Required from the data below: the exact lines starting at the line containing "Veelgestelde vragen" and ending at the line containing "他們的名？如果公開點名，大家就不會上當", with both ends kept and all pictures dropped.

━━━━

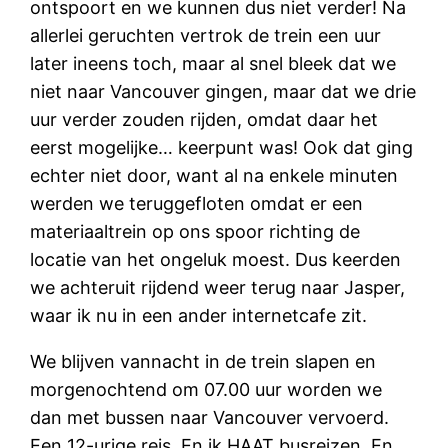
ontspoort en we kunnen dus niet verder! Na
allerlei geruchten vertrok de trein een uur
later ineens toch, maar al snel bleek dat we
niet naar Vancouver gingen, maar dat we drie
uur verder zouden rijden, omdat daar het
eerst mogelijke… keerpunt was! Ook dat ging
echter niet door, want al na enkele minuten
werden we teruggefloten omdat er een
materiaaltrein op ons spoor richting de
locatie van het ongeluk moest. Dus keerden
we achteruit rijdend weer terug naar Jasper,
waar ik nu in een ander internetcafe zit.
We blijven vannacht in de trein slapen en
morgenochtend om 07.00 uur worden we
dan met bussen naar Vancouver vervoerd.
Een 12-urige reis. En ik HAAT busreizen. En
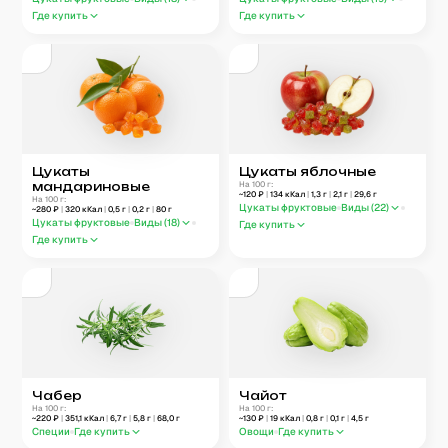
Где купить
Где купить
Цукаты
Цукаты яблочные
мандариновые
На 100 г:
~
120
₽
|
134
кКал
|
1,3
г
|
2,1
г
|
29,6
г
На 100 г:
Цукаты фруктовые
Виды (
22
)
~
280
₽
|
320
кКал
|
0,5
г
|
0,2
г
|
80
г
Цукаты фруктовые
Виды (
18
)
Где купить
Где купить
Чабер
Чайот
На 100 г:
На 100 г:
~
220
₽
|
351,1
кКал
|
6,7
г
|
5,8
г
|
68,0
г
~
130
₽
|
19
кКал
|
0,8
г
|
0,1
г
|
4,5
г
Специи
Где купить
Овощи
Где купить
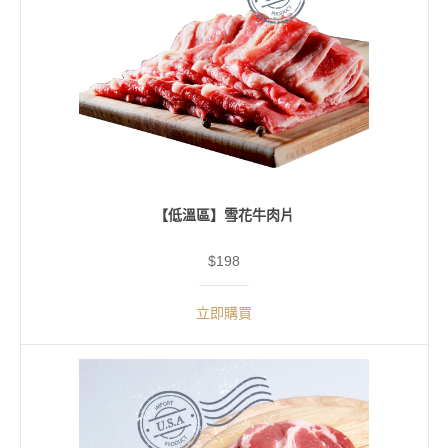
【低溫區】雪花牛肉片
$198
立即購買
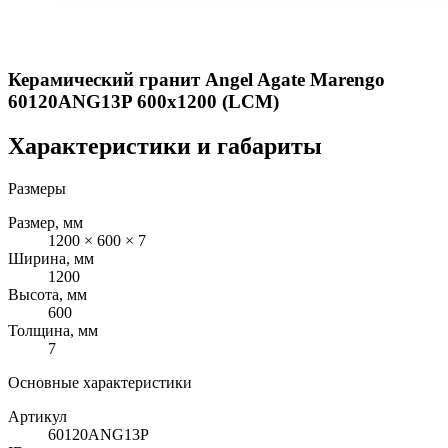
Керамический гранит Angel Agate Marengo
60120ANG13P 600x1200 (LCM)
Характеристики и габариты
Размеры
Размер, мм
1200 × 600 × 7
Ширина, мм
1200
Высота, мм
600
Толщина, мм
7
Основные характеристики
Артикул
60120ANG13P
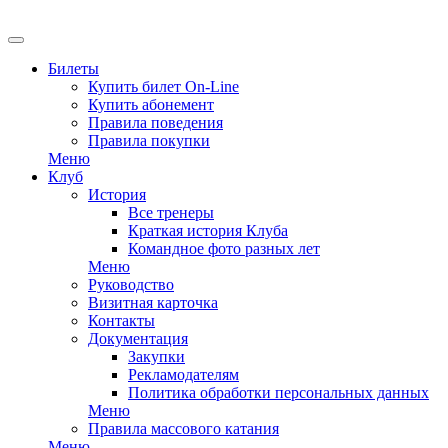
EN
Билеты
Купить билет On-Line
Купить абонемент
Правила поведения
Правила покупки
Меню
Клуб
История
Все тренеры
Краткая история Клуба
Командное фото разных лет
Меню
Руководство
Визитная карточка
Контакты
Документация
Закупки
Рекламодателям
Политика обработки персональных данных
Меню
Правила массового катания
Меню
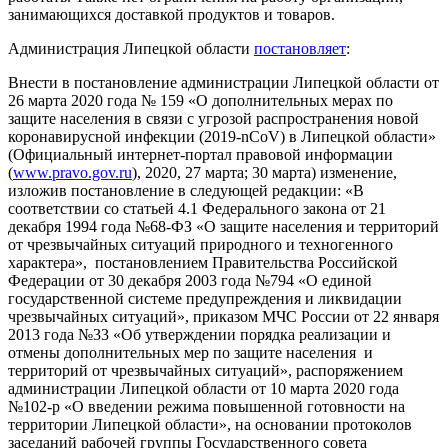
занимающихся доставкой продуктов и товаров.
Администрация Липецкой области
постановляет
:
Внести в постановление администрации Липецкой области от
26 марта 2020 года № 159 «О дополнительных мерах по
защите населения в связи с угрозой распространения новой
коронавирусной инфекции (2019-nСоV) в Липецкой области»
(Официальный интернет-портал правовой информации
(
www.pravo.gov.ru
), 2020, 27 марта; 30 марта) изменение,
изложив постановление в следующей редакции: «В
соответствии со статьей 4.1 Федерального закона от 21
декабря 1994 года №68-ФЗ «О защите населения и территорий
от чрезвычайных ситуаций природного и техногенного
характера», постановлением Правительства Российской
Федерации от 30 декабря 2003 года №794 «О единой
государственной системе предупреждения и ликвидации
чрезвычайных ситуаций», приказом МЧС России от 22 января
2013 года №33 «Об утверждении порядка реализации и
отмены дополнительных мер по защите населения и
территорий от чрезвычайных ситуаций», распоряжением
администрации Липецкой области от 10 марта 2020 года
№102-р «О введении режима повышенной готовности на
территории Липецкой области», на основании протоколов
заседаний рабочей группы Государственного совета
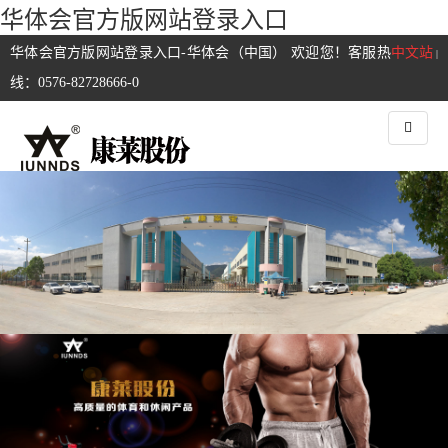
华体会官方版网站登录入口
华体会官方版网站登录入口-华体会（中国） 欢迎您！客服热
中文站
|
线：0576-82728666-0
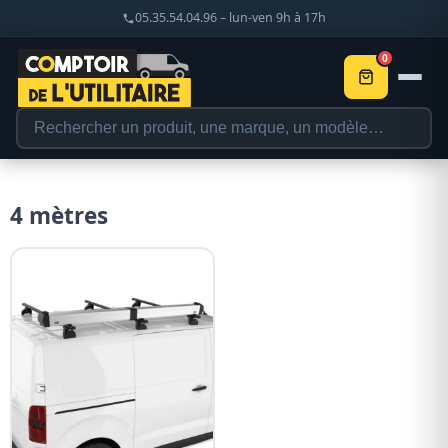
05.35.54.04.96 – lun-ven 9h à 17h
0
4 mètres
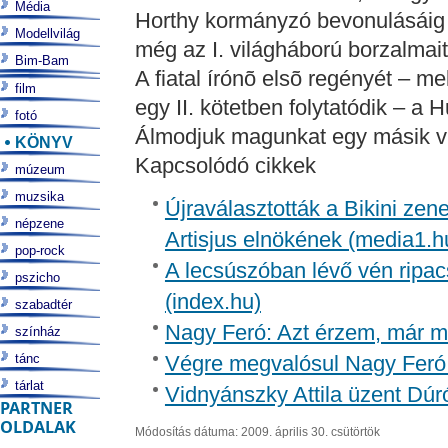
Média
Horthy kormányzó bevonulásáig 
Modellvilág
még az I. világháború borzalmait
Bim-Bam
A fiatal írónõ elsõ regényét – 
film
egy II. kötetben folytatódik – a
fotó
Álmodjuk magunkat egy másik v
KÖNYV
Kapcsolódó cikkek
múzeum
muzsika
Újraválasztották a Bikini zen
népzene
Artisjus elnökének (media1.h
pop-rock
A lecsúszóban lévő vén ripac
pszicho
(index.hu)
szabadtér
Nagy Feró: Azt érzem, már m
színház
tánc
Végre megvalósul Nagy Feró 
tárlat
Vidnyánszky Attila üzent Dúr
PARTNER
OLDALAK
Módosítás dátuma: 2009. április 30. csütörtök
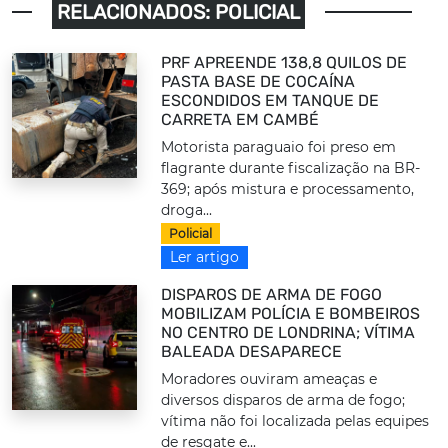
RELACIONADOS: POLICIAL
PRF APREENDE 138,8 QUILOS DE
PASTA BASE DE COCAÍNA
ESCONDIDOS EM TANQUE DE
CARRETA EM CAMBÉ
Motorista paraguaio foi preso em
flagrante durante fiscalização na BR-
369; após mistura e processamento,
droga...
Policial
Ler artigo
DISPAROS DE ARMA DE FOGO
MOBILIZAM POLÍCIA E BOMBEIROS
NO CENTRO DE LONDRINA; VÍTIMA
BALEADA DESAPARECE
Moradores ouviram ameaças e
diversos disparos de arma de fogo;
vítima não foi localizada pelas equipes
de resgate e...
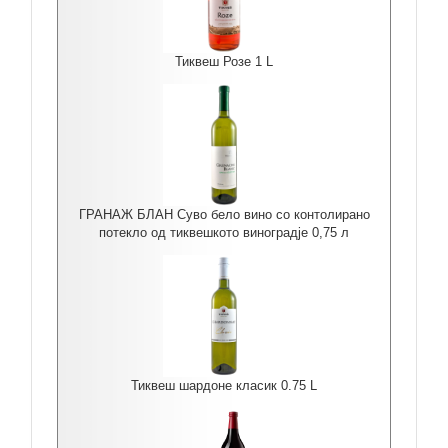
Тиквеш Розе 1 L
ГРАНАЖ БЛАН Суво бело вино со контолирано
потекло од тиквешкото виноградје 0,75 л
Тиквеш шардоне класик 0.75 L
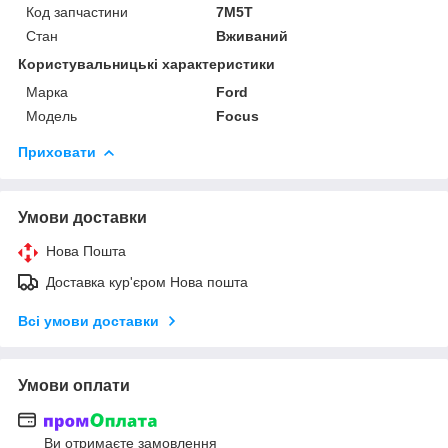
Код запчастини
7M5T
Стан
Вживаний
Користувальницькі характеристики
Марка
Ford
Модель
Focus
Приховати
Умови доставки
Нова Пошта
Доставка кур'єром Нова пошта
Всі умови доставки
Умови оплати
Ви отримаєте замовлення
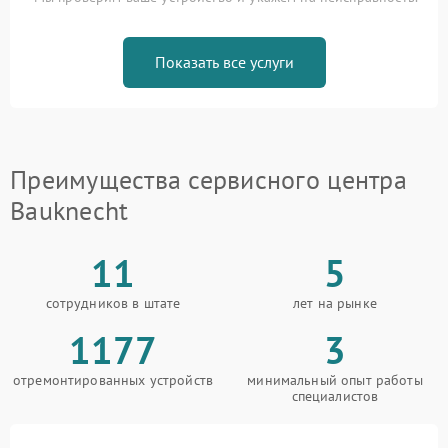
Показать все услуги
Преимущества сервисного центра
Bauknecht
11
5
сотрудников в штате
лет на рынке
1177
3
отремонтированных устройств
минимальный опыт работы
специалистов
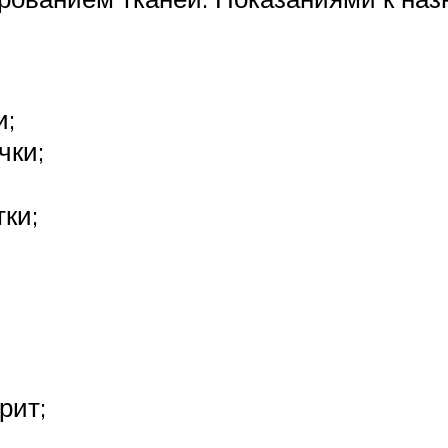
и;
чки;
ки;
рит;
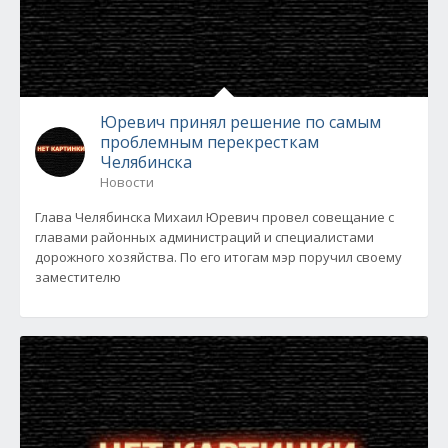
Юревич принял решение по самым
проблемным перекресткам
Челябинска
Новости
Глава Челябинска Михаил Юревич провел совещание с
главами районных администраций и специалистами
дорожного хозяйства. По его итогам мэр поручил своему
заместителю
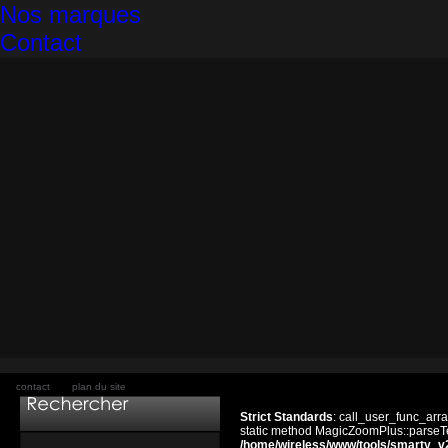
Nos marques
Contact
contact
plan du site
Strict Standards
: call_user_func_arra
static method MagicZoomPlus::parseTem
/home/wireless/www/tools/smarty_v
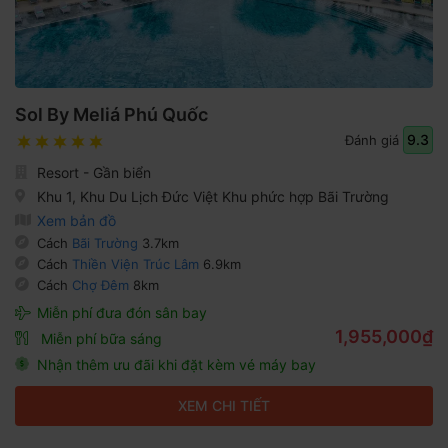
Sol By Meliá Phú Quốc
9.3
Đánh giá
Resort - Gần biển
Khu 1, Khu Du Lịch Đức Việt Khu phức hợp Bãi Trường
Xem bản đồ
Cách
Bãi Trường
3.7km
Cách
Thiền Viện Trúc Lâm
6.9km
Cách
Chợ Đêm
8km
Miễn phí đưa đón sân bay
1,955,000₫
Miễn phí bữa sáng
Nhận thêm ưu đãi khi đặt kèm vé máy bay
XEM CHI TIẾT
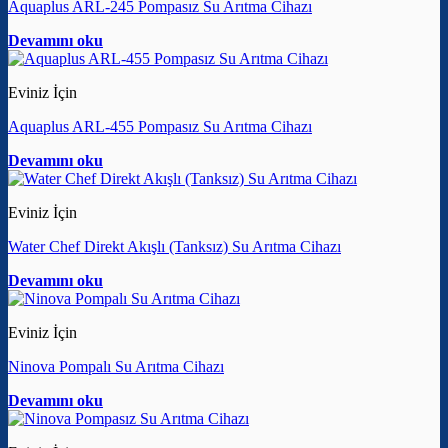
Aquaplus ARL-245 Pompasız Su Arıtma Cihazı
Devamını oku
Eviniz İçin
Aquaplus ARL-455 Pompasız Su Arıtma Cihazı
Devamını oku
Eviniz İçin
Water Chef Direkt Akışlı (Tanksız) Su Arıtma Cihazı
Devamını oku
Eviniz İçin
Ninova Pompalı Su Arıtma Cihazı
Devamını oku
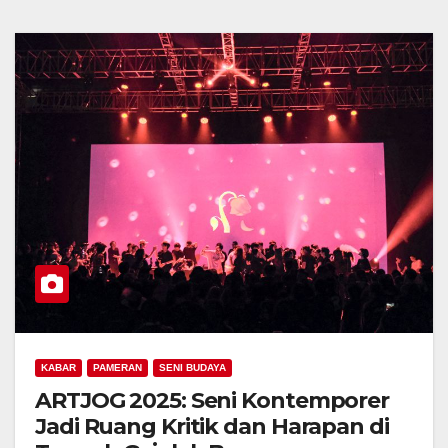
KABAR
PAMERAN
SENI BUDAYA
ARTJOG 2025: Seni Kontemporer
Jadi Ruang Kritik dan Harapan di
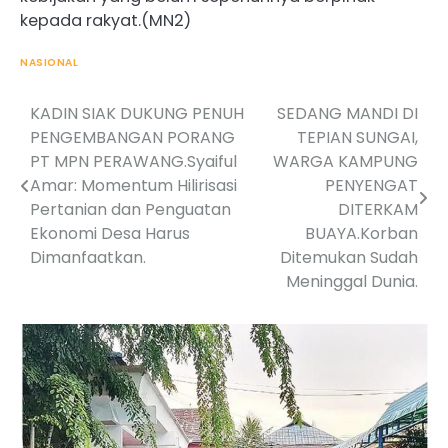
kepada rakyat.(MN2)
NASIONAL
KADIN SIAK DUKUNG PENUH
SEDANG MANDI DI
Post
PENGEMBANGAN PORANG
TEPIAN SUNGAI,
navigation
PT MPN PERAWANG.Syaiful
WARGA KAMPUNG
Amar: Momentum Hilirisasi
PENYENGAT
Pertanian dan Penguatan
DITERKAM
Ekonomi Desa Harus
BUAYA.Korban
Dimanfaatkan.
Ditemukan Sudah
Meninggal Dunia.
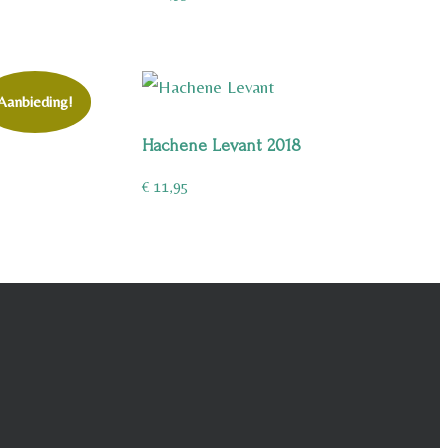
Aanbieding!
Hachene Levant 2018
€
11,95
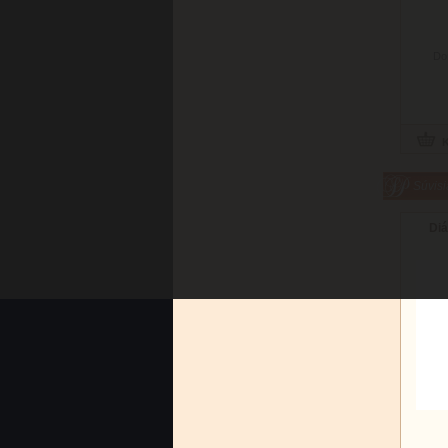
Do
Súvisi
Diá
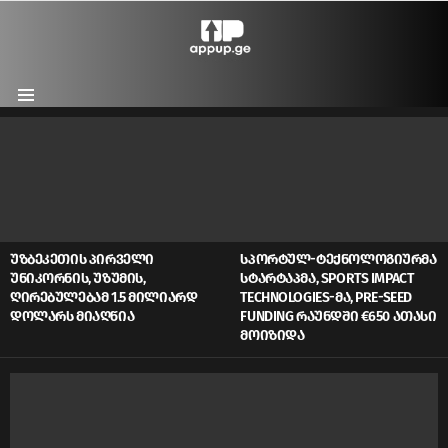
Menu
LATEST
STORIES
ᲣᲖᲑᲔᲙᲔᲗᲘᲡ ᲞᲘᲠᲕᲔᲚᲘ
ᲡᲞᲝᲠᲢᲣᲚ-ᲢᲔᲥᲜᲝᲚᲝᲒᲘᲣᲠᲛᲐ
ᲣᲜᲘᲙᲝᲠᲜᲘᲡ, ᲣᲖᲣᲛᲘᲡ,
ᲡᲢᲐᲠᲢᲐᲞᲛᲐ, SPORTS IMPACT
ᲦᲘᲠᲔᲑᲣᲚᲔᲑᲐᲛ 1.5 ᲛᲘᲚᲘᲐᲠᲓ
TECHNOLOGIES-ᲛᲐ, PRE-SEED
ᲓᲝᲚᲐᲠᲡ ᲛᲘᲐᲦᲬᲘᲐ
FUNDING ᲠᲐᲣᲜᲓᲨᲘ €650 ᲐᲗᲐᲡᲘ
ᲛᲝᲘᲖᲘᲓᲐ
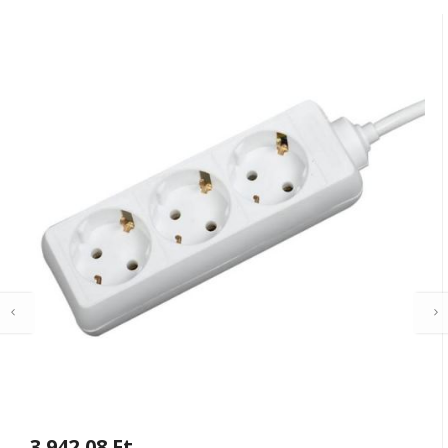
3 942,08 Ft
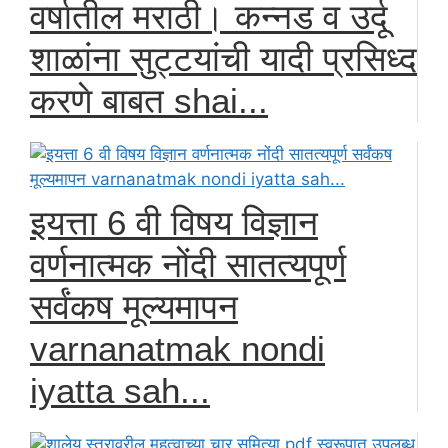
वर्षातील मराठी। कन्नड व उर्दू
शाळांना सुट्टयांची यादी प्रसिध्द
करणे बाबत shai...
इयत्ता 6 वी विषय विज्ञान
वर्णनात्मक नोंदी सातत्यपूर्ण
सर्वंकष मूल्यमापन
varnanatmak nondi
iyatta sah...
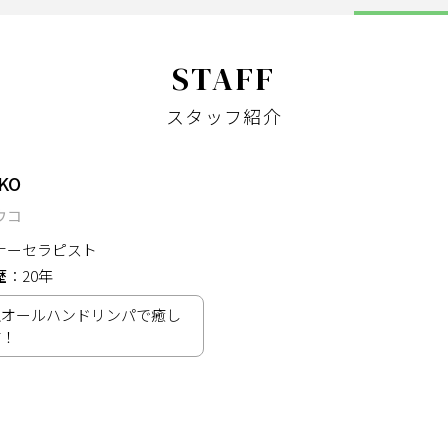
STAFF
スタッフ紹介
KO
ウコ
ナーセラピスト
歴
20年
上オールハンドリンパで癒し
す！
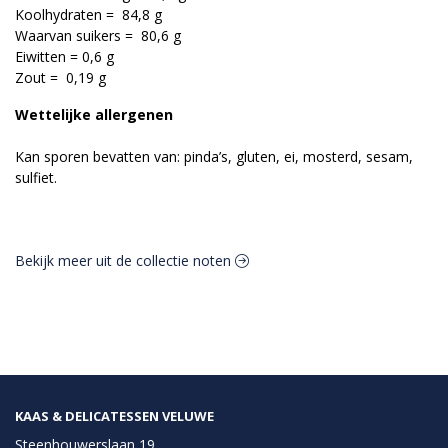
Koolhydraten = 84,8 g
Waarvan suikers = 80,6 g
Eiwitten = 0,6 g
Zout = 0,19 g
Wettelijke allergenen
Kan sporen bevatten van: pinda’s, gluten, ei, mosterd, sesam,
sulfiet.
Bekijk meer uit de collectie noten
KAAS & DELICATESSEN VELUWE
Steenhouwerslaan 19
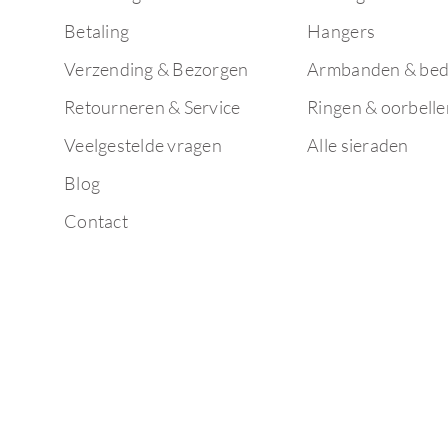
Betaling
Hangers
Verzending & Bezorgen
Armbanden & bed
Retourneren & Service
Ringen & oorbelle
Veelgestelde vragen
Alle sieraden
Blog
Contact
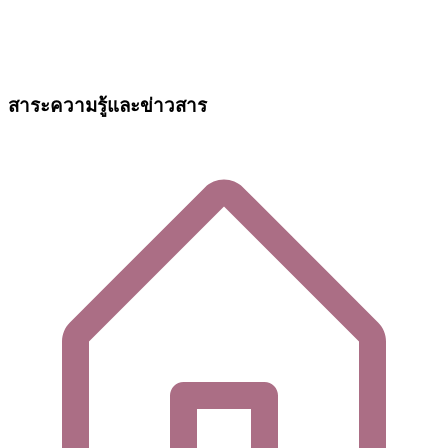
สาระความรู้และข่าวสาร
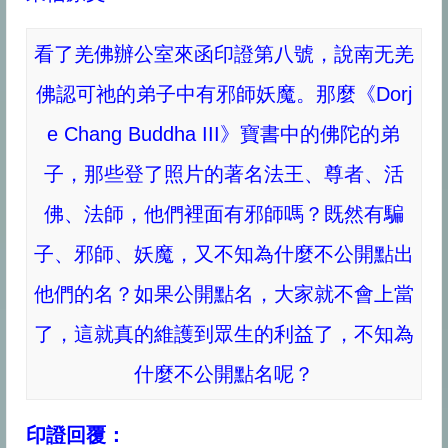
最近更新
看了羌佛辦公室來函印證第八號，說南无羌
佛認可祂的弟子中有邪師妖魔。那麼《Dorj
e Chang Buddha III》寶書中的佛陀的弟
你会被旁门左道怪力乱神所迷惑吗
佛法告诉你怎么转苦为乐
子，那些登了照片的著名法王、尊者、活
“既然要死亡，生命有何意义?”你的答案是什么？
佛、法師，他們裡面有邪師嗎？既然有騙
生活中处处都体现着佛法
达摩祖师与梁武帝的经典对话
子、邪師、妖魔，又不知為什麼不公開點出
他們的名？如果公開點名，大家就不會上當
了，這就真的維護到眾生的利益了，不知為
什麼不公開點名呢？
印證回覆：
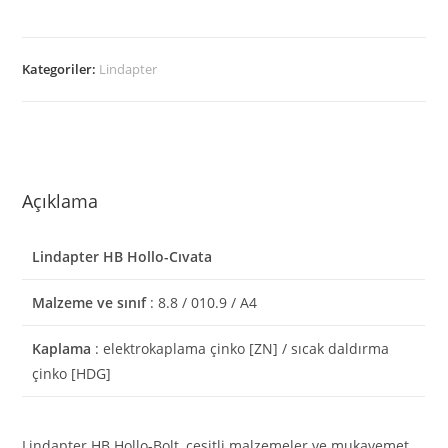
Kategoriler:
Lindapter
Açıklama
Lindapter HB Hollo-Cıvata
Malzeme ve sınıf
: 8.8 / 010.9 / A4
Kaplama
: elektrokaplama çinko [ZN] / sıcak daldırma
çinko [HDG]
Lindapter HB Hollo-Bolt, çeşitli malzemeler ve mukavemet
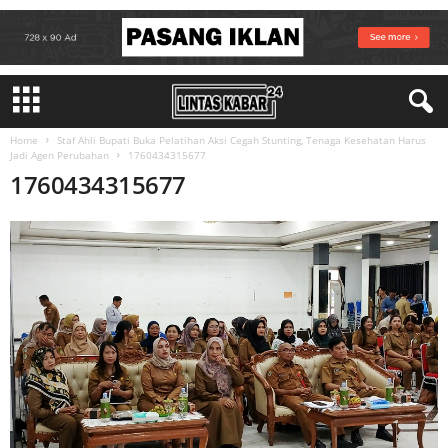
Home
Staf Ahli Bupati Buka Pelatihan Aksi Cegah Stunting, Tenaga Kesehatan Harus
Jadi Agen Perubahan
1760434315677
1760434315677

━━━━

● SOLUTION TO THE EXERCISE:
Veelgestelde vragen
Alle sieraden
Blog
Contact
สาระความรู้และข่าวสาร
最近更新
看了羌佛辦公室來函印證第八號，說南无羌
佛認可祂的弟子中有邪師妖魔。那麼《Dorj
e Chang Buddha III》寶書中的佛陀的弟
你会被旁门左道怪力乱神所迷惑吗
佛法告诉你怎么转苦为乐
子，那些登了照片的著名法王、尊者、活
“既然要死亡，生命有何意义?”你的答案是什么？
佛、法師，他們裡面有邪師嗎？既然有騙
生活中处处都体现着佛法
达摩祖师与梁武帝的经典对话
子、邪師、妖魔，又不知為什麼不公開點出
他們的名？如果公開點名，大家就不會上當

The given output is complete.